Elle était très antipathique. À la belle saison, on avait l’habitude de déjeuner souvent à l’extérieur le soir, avec Moravia et Morante, les deux Piovene quand ils étaient à Rome, les deux Guttuso qui habitaient ici, et puis venaient là-bas Bassani, Pasolini et parfois Gadda, qui, s’il était fatigué, ne venait pas. Puis le lendemain, il téléphonait et il disait : « La Elsina a-t-elle beaucoup crié hier soir ? », « La Elsina a-t-elle crié ? », disait Gadda… Et effectivement elle hurlait parce qu’elle arrivait en agitant Paese Sera, en disant : « Ici il faut écrire une protestation, il faut faire une collecte de signatures… »
Et Moravia, lui, était-il crédible dans son rôle public ?
Oui.
Et utile, aussi ?
Utile aussi, il était toujours renfrogné à cette époque-là, mais très sociable : renfrogné et sociable. Même avec Dacia [Maraini], nous nous voyions assez souvent. Une chose curieuse, c’était que vers onze heures du soir alors qu’on était encore à table, il y avait Pasolini qui commençait à s’agiter un peu et Elsina lui disait : « Allez, Pier Paolo, vas-y, parce que sinon ils n’attendront pas »… Alors, ce que nous pourrions nous demander aujourd’hui, c’est que, puisque la pédophilie n’existait pas à l’époque comme concept, seulement comme terme, et qu’on ne pensait pas à l’âge des enfants… puisque les enfants n’avaient ni moto ni vélo ni rien, ils étaient là, en bas de chez eux, et Pier Paolo arrivait là-bas, comment se fait-il que les frères ainés, les parents…

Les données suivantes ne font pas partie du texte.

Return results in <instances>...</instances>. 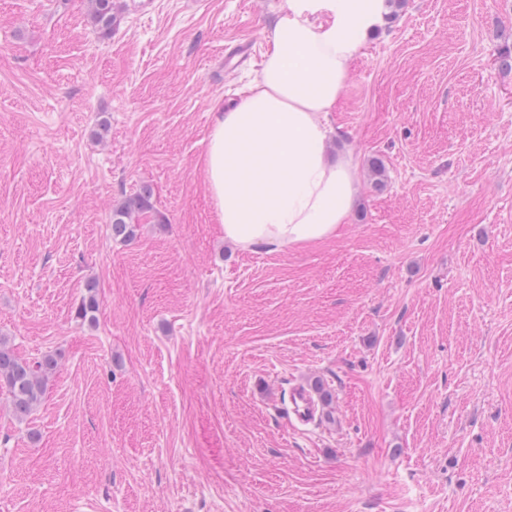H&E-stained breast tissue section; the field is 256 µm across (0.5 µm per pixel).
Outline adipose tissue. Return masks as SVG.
Returning a JSON list of instances; mask_svg holds the SVG:
<instances>
[{
    "instance_id": "1",
    "label": "adipose tissue",
    "mask_w": 512,
    "mask_h": 512,
    "mask_svg": "<svg viewBox=\"0 0 512 512\" xmlns=\"http://www.w3.org/2000/svg\"><path fill=\"white\" fill-rule=\"evenodd\" d=\"M384 0H288L256 78L219 108L203 158L213 218L244 249L338 235L356 195L350 151L329 154L327 116Z\"/></svg>"
}]
</instances>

… Ils ne le frappaient pas, si ?
Eh bien… De temps en temps, on voyait Pier Paolo un peu mal en point, mais on se demandait pourquoi les parents, le père, les frères ne le frappaient pas plus encore…
Eh bien, Emanuele Trevi [dans Qualcosa di scritto, NDLR] affirme que de temps en temps on le voyait un peu… (mal en point, mais je n’ai pas fini la phrase).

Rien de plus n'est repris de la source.